== Your goal ==
In the records that follow, count each line where the string "Cust" occurs. Provide the total and no other text.

<<<<

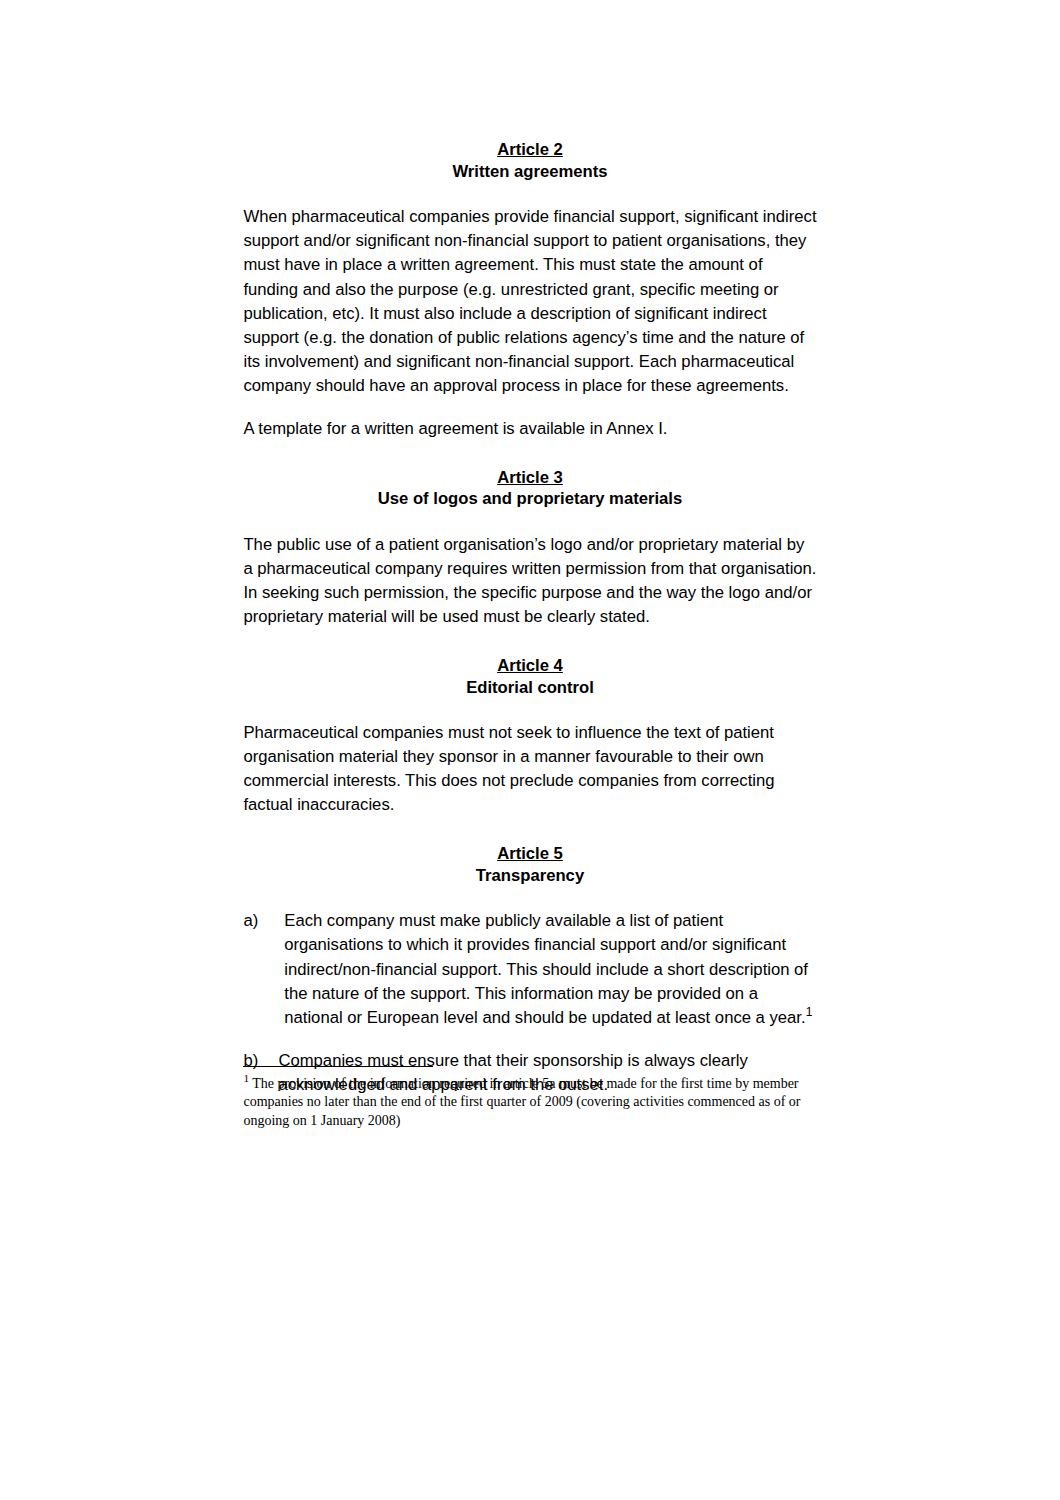Article 2 Written agreements
When pharmaceutical companies provide financial support, significant indirect support and/or significant non-financial support to patient organisations, they must have in place a written agreement. This must state the amount of funding and also the purpose (e.g. unrestricted grant, specific meeting or publication, etc). It must also include a description of significant indirect support (e.g. the donation of public relations agency’s time and the nature of its involvement) and significant non-financial support. Each pharmaceutical company should have an approval process in place for these agreements.
A template for a written agreement is available in Annex I.
Article 3 Use of logos and proprietary materials
The public use of a patient organisation’s logo and/or proprietary material by a pharmaceutical company requires written permission from that organisation. In seeking such permission, the specific purpose and the way the logo and/or proprietary material will be used must be clearly stated.
Article 4 Editorial control
Pharmaceutical companies must not seek to influence the text of patient organisation material they sponsor in a manner favourable to their own commercial interests. This does not preclude companies from correcting factual inaccuracies.
Article 5 Transparency
a) Each company must make publicly available a list of patient organisations to which it provides financial support and/or significant indirect/non-financial support. This should include a short description of the nature of the support. This information may be provided on a national or European level and should be updated at least once a year.1
b) Companies must ensure that their sponsorship is always clearly acknowledged and apparent from the outset.
1 The provision of the information required in article 5a must be made for the first time by member companies no later than the end of the first quarter of 2009 (covering activities commenced as of or ongoing on 1 January 2008)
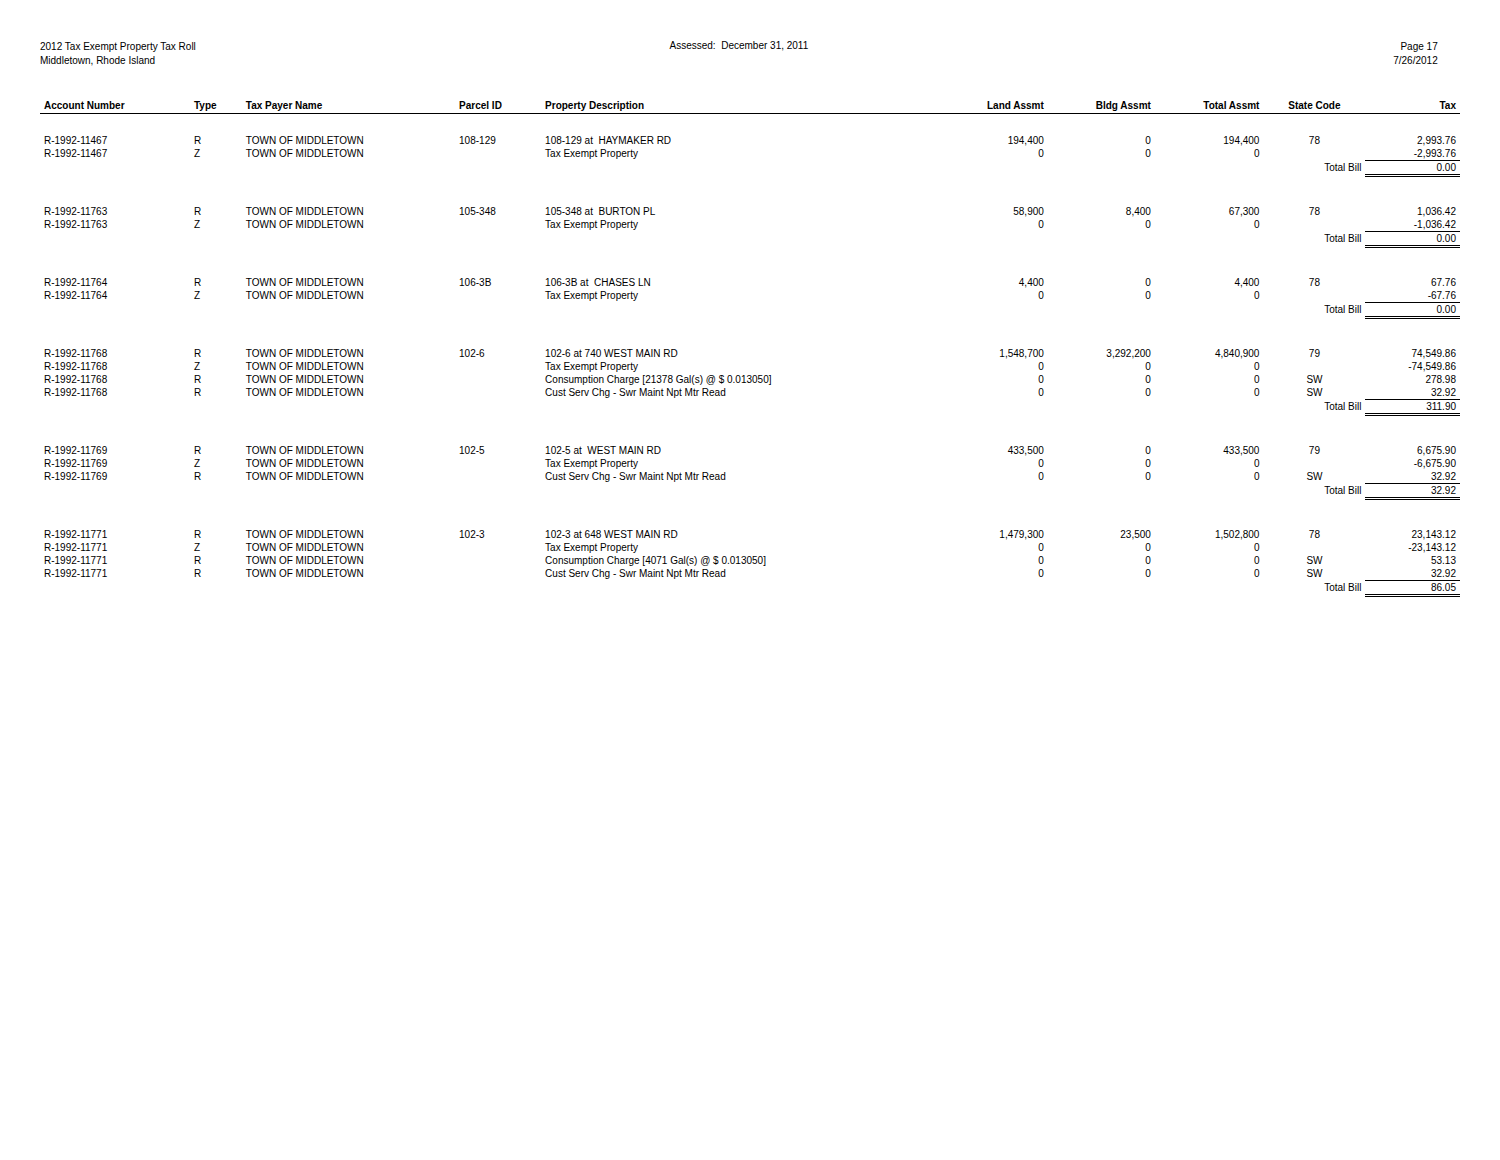2012 Tax Exempt Property Tax Roll
Middletown, Rhode Island
Assessed: December 31, 2011
Page 17
7/26/2012
| Account Number | Type | Tax Payer Name | Parcel ID | Property Description | Land Assmt | Bldg Assmt | Total Assmt | State Code | Tax |
| --- | --- | --- | --- | --- | --- | --- | --- | --- | --- |
| R-1992-11467 | R | TOWN OF MIDDLETOWN | 108-129 | 108-129 at HAYMAKER RD | 194,400 | 0 | 194,400 | 78 | 2,993.76 |
| R-1992-11467 | Z | TOWN OF MIDDLETOWN | | Tax Exempt Property | 0 | 0 | 0 | | -2,993.76 |
| | Total Bill | 0.00 |
| R-1992-11763 | R | TOWN OF MIDDLETOWN | 105-348 | 105-348 at BURTON PL | 58,900 | 8,400 | 67,300 | 78 | 1,036.42 |
| R-1992-11763 | Z | TOWN OF MIDDLETOWN | | Tax Exempt Property | 0 | 0 | 0 | | -1,036.42 |
| | Total Bill | 0.00 |
| R-1992-11764 | R | TOWN OF MIDDLETOWN | 106-3B | 106-3B at CHASES LN | 4,400 | 0 | 4,400 | 78 | 67.76 |
| R-1992-11764 | Z | TOWN OF MIDDLETOWN | | Tax Exempt Property | 0 | 0 | 0 | | -67.76 |
| | Total Bill | 0.00 |
| R-1992-11768 | R | TOWN OF MIDDLETOWN | 102-6 | 102-6 at 740 WEST MAIN RD | 1,548,700 | 3,292,200 | 4,840,900 | 79 | 74,549.86 |
| R-1992-11768 | Z | TOWN OF MIDDLETOWN | | Tax Exempt Property | 0 | 0 | 0 | | -74,549.86 |
| R-1992-11768 | R | TOWN OF MIDDLETOWN | | Consumption Charge [21378 Gal(s) @ $ 0.013050] | 0 | 0 | 0 | SW | 278.98 |
| R-1992-11768 | R | TOWN OF MIDDLETOWN | | Cust Serv Chg - Swr Maint Npt Mtr Read | 0 | 0 | 0 | SW | 32.92 |
| | Total Bill | 311.90 |
| R-1992-11769 | R | TOWN OF MIDDLETOWN | 102-5 | 102-5 at WEST MAIN RD | 433,500 | 0 | 433,500 | 79 | 6,675.90 |
| R-1992-11769 | Z | TOWN OF MIDDLETOWN | | Tax Exempt Property | 0 | 0 | 0 | | -6,675.90 |
| R-1992-11769 | R | TOWN OF MIDDLETOWN | | Cust Serv Chg - Swr Maint Npt Mtr Read | 0 | 0 | 0 | SW | 32.92 |
| | Total Bill | 32.92 |
| R-1992-11771 | R | TOWN OF MIDDLETOWN | 102-3 | 102-3 at 648 WEST MAIN RD | 1,479,300 | 23,500 | 1,502,800 | 78 | 23,143.12 |
| R-1992-11771 | Z | TOWN OF MIDDLETOWN | | Tax Exempt Property | 0 | 0 | 0 | | -23,143.12 |
| R-1992-11771 | R | TOWN OF MIDDLETOWN | | Consumption Charge [4071 Gal(s) @ $ 0.013050] | 0 | 0 | 0 | SW | 53.13 |
| R-1992-11771 | R | TOWN OF MIDDLETOWN | | Cust Serv Chg - Swr Maint Npt Mtr Read | 0 | 0 | 0 | SW | 32.92 |
| | Total Bill | 86.05 |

>>>>

== Output below ==
3